What are three methods of S3 encryption?
- S3 Managed Keys (SSE - S3)
- AWS Key Management Service (SSE-KMS)
- Server-side encryption with customer provided keys (SSE - C)
Can S3 bucket versioning be disabled?
No! Once versioning is enabled, it can only be suspended. No new versions will be created, but existing versions will be retained.
Can versioning be integrated with lifecycle rules?
Yes!
What extra security measure does versioning provide?
Multifactor Authentication (MFA)
When uploading a new version of a public file, will the new version also be public?
No! You must make each individual item public.
What does Lifecycle Management do?
It automates the movement of objects between storage tiers.
What is S3 Object Lock?
Object Lock stores objects using the Write Once, Read Many (WORM) model. It prevents objects from being deleted or modified for a fixed amount of time, or indefinitely.
What is S3 Compliance Mode?
Compliance Mode protects objects from being deleted or modified for the duration of the retention period. Not even the Root User can delete or modify the object.
What is the Retention Period?
The Retention Period is the amount of time that an object will be protected. Once the Retention Period expires, the object can be overwritten or deleted.
What are S3 Legal Holds?
A Legal Hold prevents an object version from being overwritten or deleted.
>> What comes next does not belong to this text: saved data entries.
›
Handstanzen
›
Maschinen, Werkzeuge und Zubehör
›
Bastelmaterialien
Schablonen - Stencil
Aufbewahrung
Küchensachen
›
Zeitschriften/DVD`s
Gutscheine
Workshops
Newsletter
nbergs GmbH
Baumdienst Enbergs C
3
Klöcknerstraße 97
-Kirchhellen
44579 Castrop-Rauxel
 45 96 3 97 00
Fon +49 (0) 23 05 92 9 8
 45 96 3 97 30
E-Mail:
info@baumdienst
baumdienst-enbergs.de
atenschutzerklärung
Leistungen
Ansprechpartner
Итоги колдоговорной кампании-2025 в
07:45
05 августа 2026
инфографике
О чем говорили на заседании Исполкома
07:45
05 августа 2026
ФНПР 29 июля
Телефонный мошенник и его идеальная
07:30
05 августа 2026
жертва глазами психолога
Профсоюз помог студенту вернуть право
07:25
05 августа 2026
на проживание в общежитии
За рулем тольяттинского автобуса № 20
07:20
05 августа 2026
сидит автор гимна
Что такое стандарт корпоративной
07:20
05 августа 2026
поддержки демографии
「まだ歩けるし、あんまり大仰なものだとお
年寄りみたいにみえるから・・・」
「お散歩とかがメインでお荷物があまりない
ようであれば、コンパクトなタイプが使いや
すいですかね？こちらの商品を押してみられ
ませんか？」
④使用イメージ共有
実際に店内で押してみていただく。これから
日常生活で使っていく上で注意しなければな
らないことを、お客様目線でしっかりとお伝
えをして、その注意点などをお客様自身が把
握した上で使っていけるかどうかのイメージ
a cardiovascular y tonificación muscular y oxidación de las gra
A Legal Hold remains in place until removed.
What is Glacier Vault Lock?
Glacier Vault Lock allows you to deploy and enforce compliance controls for individual S3 Glacier Vaults with a Vault Lock Policy.
What are Prefixes in S3?
The Prefix is the middle part between the bucket name and the file name.
mybucketname/folder1/subfolder1/myfile.jpg
The Prefix is /folder1/subfolder1
Why are Prefixes important in S3?
Prefixes have a large impact on S3 performance. S3 request limits are per-Prefix.
What is the limit for GET/HEAD requests per prefix?
GET/HEAD requests are limited to 5,500 per prefix, per second.
What is the limit for PUT/COPY/POST/DELETE requests per-prefix?
PUT/COPY/POST/DELETE requests are limited to 3,500 per prefix, per second.
What are the KMS quota limits for S3?
The quota is region-specific. It will be either 5,500 or 10,000 or 30,000 requests per second.
Can you request a KMS quota increase?
Not at this time.
What are S3 Multipart Uploads?
Multipart upload splits files into multiple parts and parallelizes the upload for increased speed.
When should I use S3 Multipart Upload?
Multipart Upload should be used for files over 100MB and must be used for files over 5GB.
What are S3 Byte Range Fetches?
Byte Range Fetches allow you to parallelize downloads by specifying the byte range. This speeds up the download of files and can be used to download only part of a file.
What is S3 Select?
S3 Select allows your application to retrieve only a subset of data from an object using SQL expressions. This can lead to drastic performance increases. (Up to 400%)
What is Glacier Select?
Glacier Select allows you to run SQL queries against Glacier directly.